In 1993, Okinawa TV and Ryukyu Broadcasting jointly set up a relay station in the Sakishima Islands, enabling locals to watch private TV programs. In order to expand revenue other than TV advertising, Okinawa TV opened a housing exhibition hall in 1995 and entered the housing industry. In 1996, the documentary "Soldiers Waited for 50 Years by the Sad Wind" produced by Okinawa Television won the Grand Prize of the Federation of Civil Liberties and Liberation Awards and was the first TV station in Okinawa Prefecture. This honor was achieved once.

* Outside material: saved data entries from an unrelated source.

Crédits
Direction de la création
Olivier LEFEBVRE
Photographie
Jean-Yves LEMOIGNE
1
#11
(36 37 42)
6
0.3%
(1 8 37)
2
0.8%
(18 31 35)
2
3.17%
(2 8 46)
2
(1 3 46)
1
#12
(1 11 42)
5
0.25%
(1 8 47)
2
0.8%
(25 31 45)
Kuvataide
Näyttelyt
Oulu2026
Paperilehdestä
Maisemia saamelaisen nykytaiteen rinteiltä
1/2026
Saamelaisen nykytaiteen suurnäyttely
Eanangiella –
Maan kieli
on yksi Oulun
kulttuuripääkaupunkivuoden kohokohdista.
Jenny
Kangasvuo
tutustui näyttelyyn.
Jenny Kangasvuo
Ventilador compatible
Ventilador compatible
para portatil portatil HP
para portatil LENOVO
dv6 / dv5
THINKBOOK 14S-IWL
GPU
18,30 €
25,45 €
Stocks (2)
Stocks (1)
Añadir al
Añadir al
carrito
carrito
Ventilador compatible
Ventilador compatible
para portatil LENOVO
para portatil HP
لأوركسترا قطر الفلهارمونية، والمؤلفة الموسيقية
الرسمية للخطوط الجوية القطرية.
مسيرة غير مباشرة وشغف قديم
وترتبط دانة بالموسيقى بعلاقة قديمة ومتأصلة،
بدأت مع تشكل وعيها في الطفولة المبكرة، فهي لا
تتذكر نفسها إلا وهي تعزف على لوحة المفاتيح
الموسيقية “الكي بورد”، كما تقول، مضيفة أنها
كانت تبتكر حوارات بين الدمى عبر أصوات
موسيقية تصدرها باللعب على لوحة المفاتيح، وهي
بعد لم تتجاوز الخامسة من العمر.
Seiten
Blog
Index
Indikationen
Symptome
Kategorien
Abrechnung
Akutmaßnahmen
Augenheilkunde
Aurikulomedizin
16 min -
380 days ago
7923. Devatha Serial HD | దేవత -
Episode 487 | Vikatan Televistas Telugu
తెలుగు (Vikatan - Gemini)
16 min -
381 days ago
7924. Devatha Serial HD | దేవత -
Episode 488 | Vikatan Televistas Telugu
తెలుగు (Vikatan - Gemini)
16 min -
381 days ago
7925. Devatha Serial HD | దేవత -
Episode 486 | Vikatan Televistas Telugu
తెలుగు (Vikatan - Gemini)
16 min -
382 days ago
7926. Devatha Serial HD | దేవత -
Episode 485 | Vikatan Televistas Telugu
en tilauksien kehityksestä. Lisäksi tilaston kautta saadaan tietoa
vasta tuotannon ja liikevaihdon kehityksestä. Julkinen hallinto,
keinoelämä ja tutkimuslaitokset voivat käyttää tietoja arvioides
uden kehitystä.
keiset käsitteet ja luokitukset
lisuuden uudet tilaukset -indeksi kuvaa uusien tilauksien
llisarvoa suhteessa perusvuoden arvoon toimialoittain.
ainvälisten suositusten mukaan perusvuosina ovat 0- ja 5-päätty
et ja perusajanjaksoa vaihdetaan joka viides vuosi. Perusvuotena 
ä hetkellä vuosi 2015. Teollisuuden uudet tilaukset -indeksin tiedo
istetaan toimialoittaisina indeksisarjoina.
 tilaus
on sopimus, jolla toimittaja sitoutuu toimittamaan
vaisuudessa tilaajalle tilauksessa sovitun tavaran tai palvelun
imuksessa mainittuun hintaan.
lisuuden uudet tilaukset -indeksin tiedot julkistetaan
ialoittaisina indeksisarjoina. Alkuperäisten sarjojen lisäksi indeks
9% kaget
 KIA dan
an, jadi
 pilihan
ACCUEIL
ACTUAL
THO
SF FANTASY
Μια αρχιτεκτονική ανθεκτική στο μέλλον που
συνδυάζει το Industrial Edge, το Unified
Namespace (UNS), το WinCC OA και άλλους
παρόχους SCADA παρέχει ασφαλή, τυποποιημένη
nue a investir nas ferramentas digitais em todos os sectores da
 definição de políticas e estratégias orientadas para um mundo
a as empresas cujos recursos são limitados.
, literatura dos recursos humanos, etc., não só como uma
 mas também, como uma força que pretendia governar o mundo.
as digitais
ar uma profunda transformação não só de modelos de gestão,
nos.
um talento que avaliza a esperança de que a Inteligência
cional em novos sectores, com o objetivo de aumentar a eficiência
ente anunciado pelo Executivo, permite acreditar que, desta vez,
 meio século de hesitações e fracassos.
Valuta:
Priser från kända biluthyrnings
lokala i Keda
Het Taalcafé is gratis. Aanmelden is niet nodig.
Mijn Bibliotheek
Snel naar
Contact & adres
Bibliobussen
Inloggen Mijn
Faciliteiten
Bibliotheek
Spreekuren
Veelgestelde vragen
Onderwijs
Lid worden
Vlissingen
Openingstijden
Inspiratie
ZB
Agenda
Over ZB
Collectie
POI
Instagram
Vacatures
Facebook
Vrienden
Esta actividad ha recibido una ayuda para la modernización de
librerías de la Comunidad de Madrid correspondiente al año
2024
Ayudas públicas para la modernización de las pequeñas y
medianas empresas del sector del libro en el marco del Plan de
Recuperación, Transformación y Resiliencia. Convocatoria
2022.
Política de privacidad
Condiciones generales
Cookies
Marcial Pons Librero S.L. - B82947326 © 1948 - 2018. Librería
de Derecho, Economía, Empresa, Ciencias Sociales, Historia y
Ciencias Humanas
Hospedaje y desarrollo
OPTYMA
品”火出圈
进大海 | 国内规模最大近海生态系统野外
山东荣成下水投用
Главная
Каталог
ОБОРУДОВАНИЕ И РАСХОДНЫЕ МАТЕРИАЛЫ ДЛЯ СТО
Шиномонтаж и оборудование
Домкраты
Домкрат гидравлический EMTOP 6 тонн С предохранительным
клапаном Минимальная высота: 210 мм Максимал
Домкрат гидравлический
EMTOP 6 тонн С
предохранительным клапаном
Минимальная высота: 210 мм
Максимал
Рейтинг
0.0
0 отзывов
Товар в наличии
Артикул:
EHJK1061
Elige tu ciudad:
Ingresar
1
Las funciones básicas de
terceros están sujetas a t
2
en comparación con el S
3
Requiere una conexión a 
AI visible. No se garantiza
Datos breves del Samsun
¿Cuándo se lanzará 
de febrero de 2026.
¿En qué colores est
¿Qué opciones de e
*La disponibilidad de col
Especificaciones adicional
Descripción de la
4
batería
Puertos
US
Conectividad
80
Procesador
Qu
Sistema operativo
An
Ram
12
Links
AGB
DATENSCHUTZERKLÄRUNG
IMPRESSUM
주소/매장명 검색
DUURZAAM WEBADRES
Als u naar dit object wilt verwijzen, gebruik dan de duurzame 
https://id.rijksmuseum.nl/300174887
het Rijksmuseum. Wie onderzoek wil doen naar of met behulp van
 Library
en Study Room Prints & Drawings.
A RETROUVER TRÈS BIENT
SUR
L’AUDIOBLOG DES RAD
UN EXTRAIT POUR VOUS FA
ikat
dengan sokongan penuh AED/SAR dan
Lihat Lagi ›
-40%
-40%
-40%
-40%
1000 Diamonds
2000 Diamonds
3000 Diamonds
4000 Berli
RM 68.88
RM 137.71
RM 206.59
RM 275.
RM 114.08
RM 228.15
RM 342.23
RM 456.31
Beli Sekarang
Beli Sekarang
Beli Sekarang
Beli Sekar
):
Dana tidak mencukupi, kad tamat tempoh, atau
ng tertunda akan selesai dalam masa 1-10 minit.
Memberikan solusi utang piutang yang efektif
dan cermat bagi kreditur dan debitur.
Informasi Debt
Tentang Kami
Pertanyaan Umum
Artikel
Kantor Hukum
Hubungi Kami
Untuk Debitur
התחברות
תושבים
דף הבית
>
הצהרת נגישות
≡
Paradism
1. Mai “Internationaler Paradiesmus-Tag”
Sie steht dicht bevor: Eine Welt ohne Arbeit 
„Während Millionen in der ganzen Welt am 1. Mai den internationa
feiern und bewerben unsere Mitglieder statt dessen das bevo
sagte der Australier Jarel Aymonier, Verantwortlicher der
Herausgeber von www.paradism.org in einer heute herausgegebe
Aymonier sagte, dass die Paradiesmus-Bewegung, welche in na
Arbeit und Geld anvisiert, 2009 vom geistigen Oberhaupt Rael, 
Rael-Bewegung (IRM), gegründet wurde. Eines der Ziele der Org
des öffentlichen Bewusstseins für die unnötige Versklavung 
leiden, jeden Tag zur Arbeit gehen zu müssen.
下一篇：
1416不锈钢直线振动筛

Since the introduction of mechanical ratings surveys in Okinawa Prefecture, Okinawa TV won the triple crown of ratings in 1997 and 1998 (Note: Refers to leading the ratings in three periods: full day (6:00-24:00), prime time (19:00-22:00), and evening time (19:00-23:00).), and then won the triple crown of ratings for 11 consecutive years from 2002 to 2012.
===Digitalization===
On December 1, 2006, Okinawa TV began to broadcast digital TV signals, and stopped broadcasting analog TV signals on July 24, 2011. However, as the equipment investment costs of digital television became a heavy burden, Okinawa Television once again experienced a deficit in 45 years in 2007. In 2008, Okinawa TV returned to profitability. In 2012, Okinawa TV became an equity method subsidiary of Fuji Media Holdings. As of March 2016, Okinawa TV has ranked first in daily ratings for 236 consecutive months.